2.2 | Genotyping
To examine chloroplast (cp) DNA haplotypes, we selected 7–8 individuals from each of 17 out of the 24 populations (130 individuals in total; Table 1). We determined nucleotide sequences in four cpDNA regions: 3’ to rps 2, trn T(UGU)–trn L(UAA) 5’ exon, rps 16 intron, and rp L32–trn L(UAG) using a BigDye Terminator Sequencing Kit and a 3100 Genetic Analyzer (Thermo Fisher Scientific, Waltham, USA). Obtained sequences were assembled and manually edited using Sequencher 10.4.1 (Gene Codes Corporation, Ann Arbor, USA).
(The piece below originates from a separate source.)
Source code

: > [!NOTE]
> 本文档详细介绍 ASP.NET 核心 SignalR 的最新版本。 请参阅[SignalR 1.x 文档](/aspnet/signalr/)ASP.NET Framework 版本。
To examine nuclear (nc) microsatellite genotypes, we selected 32 expressed sequence tagged (EST) SSR loci (Ueno et al. 2008; Ueno and Tsumura 2008; Ueno et al. 2009a; Ueno et al. 2009b) (Data S1 in Supporting Information). We amplified these ncEST-SSR loci using a multiplex PCR Kit (Qiagen) and genotyped them using a 3100 Genetic Analyzer and Genotyper 3.2 software (Thermo Fisher Scientific).
Detailed methods of cpDNA sequencing and ncEST-SSR genotyping were described in our previous study (San Jose-Maldia et al. 2017).